Program promotes summer reading to boost comprehension levels for SC students
CHARLESTON, S.C. (WCSC) - As the summer approaches, the potential for a decline in students’ reading comprehension and skills is a possibility.
Lowcountry author Sherika Meyers and South Carolina State Rep. Deon Tedder (D-Charleston) are teaming up to address the so-called “summer slide” through an innovative reading program. They are hoping the program keeps Charleston County School District students engaged in reading during the summer months.
Recognizing the importance of continuous learning and the impact of summer reading on children’s educational development, Meyers highlights the challenges some students face in reading below their grade level.
“We know that summer reading is very important to help kids continue to learn reading comprehension and other skills throughout the summer,” Meyers said.
To make reading more exciting and accessible, Meyers plans to distribute 800 books to schools in South Carolina. The initiative intends to provide students with the opportunity to take books home and continue reading even when not attending summer programs. While schools typically have libraries, Meyers believes having books available at home further enhances the accessibility and convenience for students.
Tedder, a member of the education committee in Columbia, acknowledged the sobering reality that many South Carolina students have reading levels below what is expected for their grade, especially by the time they reach middle school.

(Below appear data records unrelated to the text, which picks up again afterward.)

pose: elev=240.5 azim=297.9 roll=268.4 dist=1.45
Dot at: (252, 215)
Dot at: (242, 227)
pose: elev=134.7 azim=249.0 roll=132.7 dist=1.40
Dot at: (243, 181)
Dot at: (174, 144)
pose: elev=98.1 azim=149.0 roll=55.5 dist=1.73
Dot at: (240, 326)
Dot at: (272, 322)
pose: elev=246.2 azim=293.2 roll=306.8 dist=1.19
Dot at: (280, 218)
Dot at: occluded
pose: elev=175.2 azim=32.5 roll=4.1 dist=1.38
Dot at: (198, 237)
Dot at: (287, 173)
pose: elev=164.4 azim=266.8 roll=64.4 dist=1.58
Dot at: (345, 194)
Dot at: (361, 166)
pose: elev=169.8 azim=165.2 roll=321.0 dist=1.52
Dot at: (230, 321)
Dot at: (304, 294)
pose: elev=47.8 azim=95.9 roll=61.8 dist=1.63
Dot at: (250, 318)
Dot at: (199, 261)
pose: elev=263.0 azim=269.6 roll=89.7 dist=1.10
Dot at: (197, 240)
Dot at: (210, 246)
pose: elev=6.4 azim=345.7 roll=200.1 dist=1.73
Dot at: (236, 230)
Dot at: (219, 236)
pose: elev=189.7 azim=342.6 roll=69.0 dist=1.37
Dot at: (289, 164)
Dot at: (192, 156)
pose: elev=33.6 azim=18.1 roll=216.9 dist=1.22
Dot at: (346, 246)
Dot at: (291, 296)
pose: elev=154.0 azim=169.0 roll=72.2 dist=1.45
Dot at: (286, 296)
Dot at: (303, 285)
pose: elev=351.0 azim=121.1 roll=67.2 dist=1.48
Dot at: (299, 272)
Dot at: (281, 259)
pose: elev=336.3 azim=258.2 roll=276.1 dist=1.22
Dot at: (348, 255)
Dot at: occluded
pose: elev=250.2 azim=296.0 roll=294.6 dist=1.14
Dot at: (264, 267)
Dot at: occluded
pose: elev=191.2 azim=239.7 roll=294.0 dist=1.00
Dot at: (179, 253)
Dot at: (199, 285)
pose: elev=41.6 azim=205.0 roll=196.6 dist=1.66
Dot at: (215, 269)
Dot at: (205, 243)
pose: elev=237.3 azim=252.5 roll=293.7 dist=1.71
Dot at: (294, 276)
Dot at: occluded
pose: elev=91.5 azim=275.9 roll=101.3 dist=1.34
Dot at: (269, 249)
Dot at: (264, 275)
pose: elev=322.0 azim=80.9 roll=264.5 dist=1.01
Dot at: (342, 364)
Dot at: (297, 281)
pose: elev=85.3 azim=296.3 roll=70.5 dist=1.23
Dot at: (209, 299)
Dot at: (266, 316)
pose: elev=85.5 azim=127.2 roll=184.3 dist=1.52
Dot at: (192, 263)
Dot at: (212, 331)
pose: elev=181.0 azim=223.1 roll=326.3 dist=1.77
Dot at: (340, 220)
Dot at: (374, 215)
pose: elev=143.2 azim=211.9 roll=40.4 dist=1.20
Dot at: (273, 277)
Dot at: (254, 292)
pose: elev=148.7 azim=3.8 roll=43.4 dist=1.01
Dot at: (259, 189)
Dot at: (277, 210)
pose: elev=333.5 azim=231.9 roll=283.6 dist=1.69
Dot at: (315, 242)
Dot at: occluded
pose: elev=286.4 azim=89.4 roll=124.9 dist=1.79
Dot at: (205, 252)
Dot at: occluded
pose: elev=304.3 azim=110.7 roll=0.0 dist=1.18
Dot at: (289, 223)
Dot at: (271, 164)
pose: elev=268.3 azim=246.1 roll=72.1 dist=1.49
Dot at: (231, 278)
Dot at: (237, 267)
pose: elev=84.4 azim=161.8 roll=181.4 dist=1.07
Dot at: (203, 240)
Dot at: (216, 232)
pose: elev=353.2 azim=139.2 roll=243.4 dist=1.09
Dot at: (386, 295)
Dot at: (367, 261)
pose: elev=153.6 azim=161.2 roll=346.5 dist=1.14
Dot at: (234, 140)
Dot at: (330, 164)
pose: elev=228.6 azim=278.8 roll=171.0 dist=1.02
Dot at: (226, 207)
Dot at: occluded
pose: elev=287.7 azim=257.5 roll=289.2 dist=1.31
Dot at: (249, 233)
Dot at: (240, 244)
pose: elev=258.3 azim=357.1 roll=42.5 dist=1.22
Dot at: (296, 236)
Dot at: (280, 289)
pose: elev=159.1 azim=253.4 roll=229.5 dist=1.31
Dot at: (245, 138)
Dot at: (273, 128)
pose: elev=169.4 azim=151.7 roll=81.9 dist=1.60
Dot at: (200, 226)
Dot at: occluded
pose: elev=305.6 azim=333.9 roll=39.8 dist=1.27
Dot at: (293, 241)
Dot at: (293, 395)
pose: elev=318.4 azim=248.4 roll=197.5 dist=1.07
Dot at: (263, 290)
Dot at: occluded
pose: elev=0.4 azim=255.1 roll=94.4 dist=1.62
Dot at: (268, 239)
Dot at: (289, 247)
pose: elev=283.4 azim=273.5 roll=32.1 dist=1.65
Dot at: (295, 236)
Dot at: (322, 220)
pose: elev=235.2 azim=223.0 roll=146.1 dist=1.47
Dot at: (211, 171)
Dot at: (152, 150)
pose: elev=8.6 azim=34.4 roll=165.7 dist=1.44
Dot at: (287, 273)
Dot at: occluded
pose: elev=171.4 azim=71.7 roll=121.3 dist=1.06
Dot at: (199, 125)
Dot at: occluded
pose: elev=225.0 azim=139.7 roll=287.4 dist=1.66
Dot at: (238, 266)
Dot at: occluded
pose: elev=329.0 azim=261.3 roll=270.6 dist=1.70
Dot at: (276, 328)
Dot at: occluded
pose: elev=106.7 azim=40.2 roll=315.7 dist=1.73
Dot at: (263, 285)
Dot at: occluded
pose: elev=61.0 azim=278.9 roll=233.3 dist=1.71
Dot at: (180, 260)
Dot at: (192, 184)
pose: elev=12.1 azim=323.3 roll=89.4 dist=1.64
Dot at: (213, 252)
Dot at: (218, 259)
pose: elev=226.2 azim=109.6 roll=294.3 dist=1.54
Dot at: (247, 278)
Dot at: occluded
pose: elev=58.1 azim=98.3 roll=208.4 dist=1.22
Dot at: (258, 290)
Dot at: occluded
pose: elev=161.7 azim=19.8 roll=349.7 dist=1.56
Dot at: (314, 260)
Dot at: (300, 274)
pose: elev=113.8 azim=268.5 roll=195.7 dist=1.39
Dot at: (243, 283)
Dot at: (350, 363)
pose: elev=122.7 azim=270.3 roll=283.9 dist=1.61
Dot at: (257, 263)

Tedder expressed his support for Meyers’ program, viewing it as a positive step forward in addressing this issue. Providing books for students to take home and read independently can foster a love for reading and contribute to improving their reading skills.
Meyers, who has been writing books for the past four years, shared her motivation behind becoming an author. Having grown up with a speech impediment, she wanted to create a book series that not only promotes self-esteem and self-confidence but also resilience among children facing challenges. One of her popular series is the “Herbie” books, including titles such as “Herbie Goes to School,” “Herbie’s New Friend,” and a Spanish version of “Herbie Goes to School.”
Tedder, who has observed the growth and effectiveness of Meyers’ program over the years, reached out to offer his support in expanding its reach. Tedder emphasized the importance of shining a light on such initiatives to benefit South Carolina’s students. He praised the “Herbie” book series for its ability to teach children that being different does not make them odd but rather shows their uniqueness, encouraging self-esteem and acceptance. “It’s important that we you know, bring these things to light for our kids and with these books not only with the speech impediment but what it teaches children is that if you are different that doesn’t mean you know, you’re an odd person. It just shows that you’re special in your own way and it’s to encourage self-esteem for students who are different from others,” said Representative Tedder.
Several schools have been chosen to participate in Meyers’ program, including Meeting Street at Burns, Sanders Clyde, North Charleston Elementary, and Ashley Rivers Creative Arts School. Meyers explained that they specifically selected three Title One schools within the Charleston County School District and decided to keep all the books within the district.